- PRESAS Y ZAFADURAS:
Bajo esta denominación se engloban una serie de medidas que aplicadas en una situación de rescate, facilitan la inmovilización de la víctima y solucionan al rescatador los problemas de agarre que el pánico de la víctima, ejerce sobre su figura.
En toda técnica de defensa, existe un principio de actuación denominado: “Tensión Continua” y que tanto en la presa que realizamos para inmovilizar, como en la zafadura que nos libera de la víctima, en un intento de asirse a un objeto que le procure flotabilidad, está siempre presente, asegurando el contacto entre víctima y socorrista.
La tensión continua es fundamental. No tanto en el proceso de zafarse del agarre precipitado y descontrolado de una víctima, técnicas de las que hablaremos mas adelante. Pero si de la presa que una vez zafados, realizaremos sobre ésta, manteniendo un control permanente hasta finalizar el arrastre.
Se utiliza en todas aquellas disciplinas relacionadas con la lucha, ya sean técnicas de Arte Marcial o disciplinas de Lucha libre, Greco-Romana, Shumo o Aquellas locales como la Canaria, etc, que utilizan el contacto y agarre, como método efectivo de control del adversario.
De la misma manera ocurre en el socorrismo acuático, en donde utilizamos como medida de escape del agarre de una víctima: la zafadura y como acción de control: la presa del cuerpo del individuo, con el fin de lograr su inmovilización.
Cuando realizamos el acercamiento a una víctima, hemos de poner los cinco sentidos a trabajar.
El rescate de una víctima en el medio acuático, obedece a unas premisas concretas, en donde además de una buena condición física, que nos permita realizar la operación de rescate con garantías, hemos de tener en cuenta una serie de parámetros que condicionan el rescate y que durante su transcurso, hemos de determinar, de manera que la acción, sea activa y cambiante según estas variables, que inciden de manera directa en el desarrollo.

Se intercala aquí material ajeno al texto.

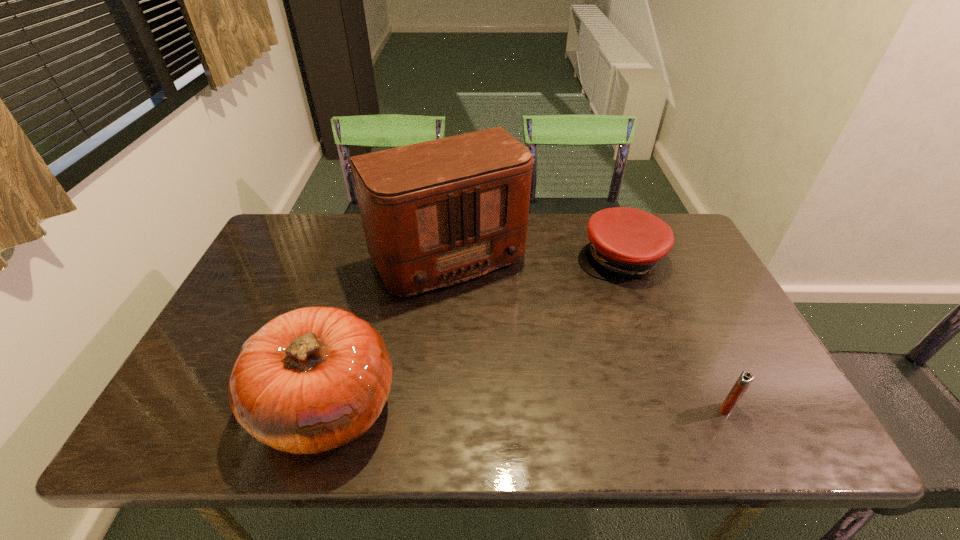
What are the coordinates of `vacant area situated at the front of the cap where the visor is located` in the screenshot? It's located at (588, 380).

What are the coordinates of `vacant space located at the front of the cap where the visor is located` in the screenshot? It's located at (591, 367).

This screenshot has height=540, width=960. I want to click on radio receiver situated at the far edge, so click(x=436, y=213).

I want to click on cap present at the far edge, so click(625, 242).

The width and height of the screenshot is (960, 540). Identify the location of pumpkin situated at the near edge. (311, 380).

Locate an element on the screen. igniter positioned at the near edge is located at coordinates (746, 378).

In order to click on igniter located at the right edge in this screenshot , I will do `click(746, 378)`.

Where is `cap present at the right edge`? cap present at the right edge is located at coordinates (625, 242).

Where is `object that is at the far right corner`? object that is at the far right corner is located at coordinates pyautogui.click(x=625, y=242).

Find the location of a particular element. The height and width of the screenshot is (540, 960). object at the near right corner is located at coordinates (746, 378).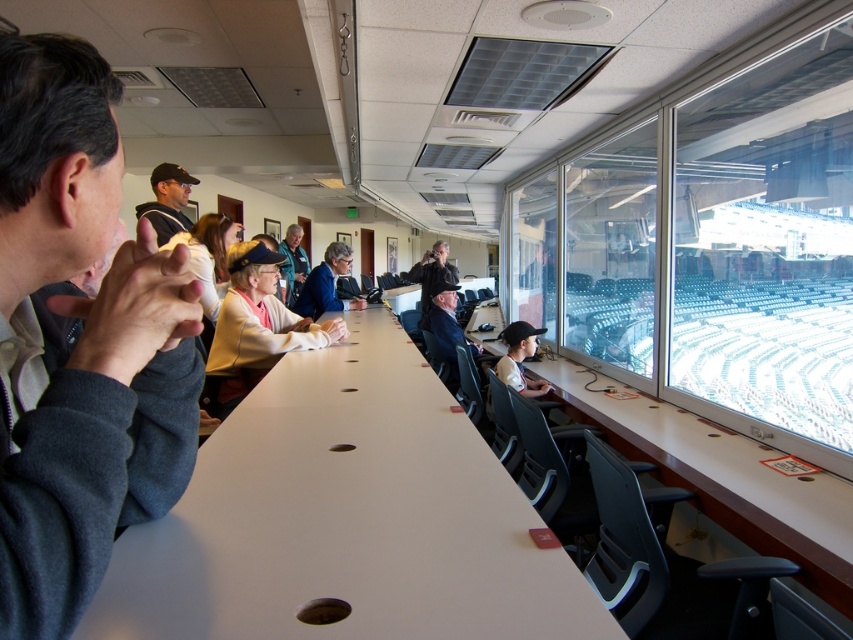
Question: Does matte blue jacket at center appear under light brown leather jacket at center?

Choices:
 (A) no
 (B) yes

Answer: (B)

Question: Which object appears closest to the camera in this image?

Choices:
 (A) white matte table at center
 (B) light brown leather jacket at center
 (C) matte black cap at upper center

Answer: (A)

Question: Which point is closer to the camera taking this photo?

Choices:
 (A) (323, 273)
 (B) (703, 518)

Answer: (B)

Question: Is matte black cap at upper center bigger than matte blue jacket at center?

Choices:
 (A) yes
 (B) no

Answer: (B)

Question: Is gray fleece jacket at left to the right of matte blue jacket at center from the viewer's perspective?

Choices:
 (A) no
 (B) yes

Answer: (B)

Question: Which of these objects is positioned farthest from the light brown leather jacket at center?

Choices:
 (A) white laminate table at right
 (B) white matte table at center
 (C) white fabric jacket at center

Answer: (B)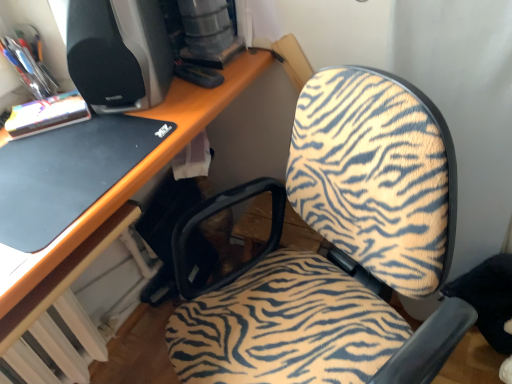
Question: Is black matte laptop at left looking in the opposite direction of zebra-patterned fabric chair at center?

Choices:
 (A) yes
 (B) no

Answer: (B)

Question: From the image's perspective, is black matte laptop at left on zebra-patterned fabric chair at center?

Choices:
 (A) no
 (B) yes

Answer: (B)

Question: Can you confirm if black matte laptop at left is bigger than zebra-patterned fabric chair at center?

Choices:
 (A) yes
 (B) no

Answer: (B)

Question: From the image's perspective, is black matte laptop at left under zebra-patterned fabric chair at center?

Choices:
 (A) no
 (B) yes

Answer: (A)

Question: Considering the relative sizes of black matte laptop at left and zebra-patterned fabric chair at center in the image provided, is black matte laptop at left shorter than zebra-patterned fabric chair at center?

Choices:
 (A) yes
 (B) no

Answer: (A)

Question: Considering the positions of point (x=281, y=258) and point (x=31, y=231), is point (x=281, y=258) closer or farther from the camera than point (x=31, y=231)?

Choices:
 (A) farther
 (B) closer

Answer: (A)

Question: Considering the positions of zebra-patterned fabric chair at center and black matte laptop at left in the image, is zebra-patterned fabric chair at center bigger or smaller than black matte laptop at left?

Choices:
 (A) small
 (B) big

Answer: (B)

Question: Is zebra-patterned fabric chair at center taller or shorter than black matte laptop at left?

Choices:
 (A) tall
 (B) short

Answer: (A)

Question: In terms of width, does zebra-patterned fabric chair at center look wider or thinner when compared to black matte laptop at left?

Choices:
 (A) thin
 (B) wide

Answer: (B)

Question: In the image, is black matte laptop at left positioned in front of or behind zebra-patterned fabric chair at center?

Choices:
 (A) front
 (B) behind

Answer: (B)

Question: From the image's perspective, is black matte laptop at left above or below zebra-patterned fabric chair at center?

Choices:
 (A) below
 (B) above

Answer: (B)

Question: From their relative heights in the image, would you say black matte laptop at left is taller or shorter than zebra-patterned fabric chair at center?

Choices:
 (A) tall
 (B) short

Answer: (B)

Question: From a real-world perspective, is black matte laptop at left above or below zebra-patterned fabric chair at center?

Choices:
 (A) below
 (B) above

Answer: (B)

Question: Based on their positions, is black plastic desktop computer at upper left located to the left or right of black matte laptop at left?

Choices:
 (A) left
 (B) right

Answer: (B)

Question: Is black plastic desktop computer at upper left wider or thinner than black matte laptop at left?

Choices:
 (A) thin
 (B) wide

Answer: (A)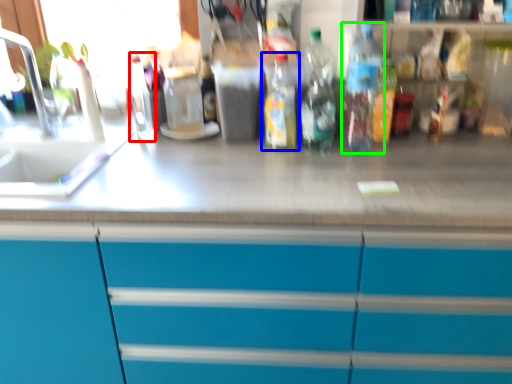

Tomadas estas premisas como parte de la secuencia, en la que tendremos en cuenta la fuerza de la corriente y su dirección, la altura de las olas y la distancia de rompiente con la línea de base de costa, la dirección e intensidad del viento, la temperatura del agua y la dirección del arrastre, ya sea hacia la orilla o hacia alta mar, en el caso de condiciones adversas a la espera de la llegada de una embarcación de rescate.
Hemos realizado con éxito la fase de acercamiento a la víctima, cuidando siempre de no perder su posición y tomando al mismo tiempo, referencias “marcaciones”, que en el caso de hundimiento de la víctima, nos ayuden a localizarla.
En esta fase de acercamiento, mantendremos una comunicación verbal con la víctima, que le ayudará a tranquilizarse de ese estado de excitación en el que el pánico le mantiene.
Es en este momento, en el que se produce el acercamiento y contacto corporal entre víctima y socorrista.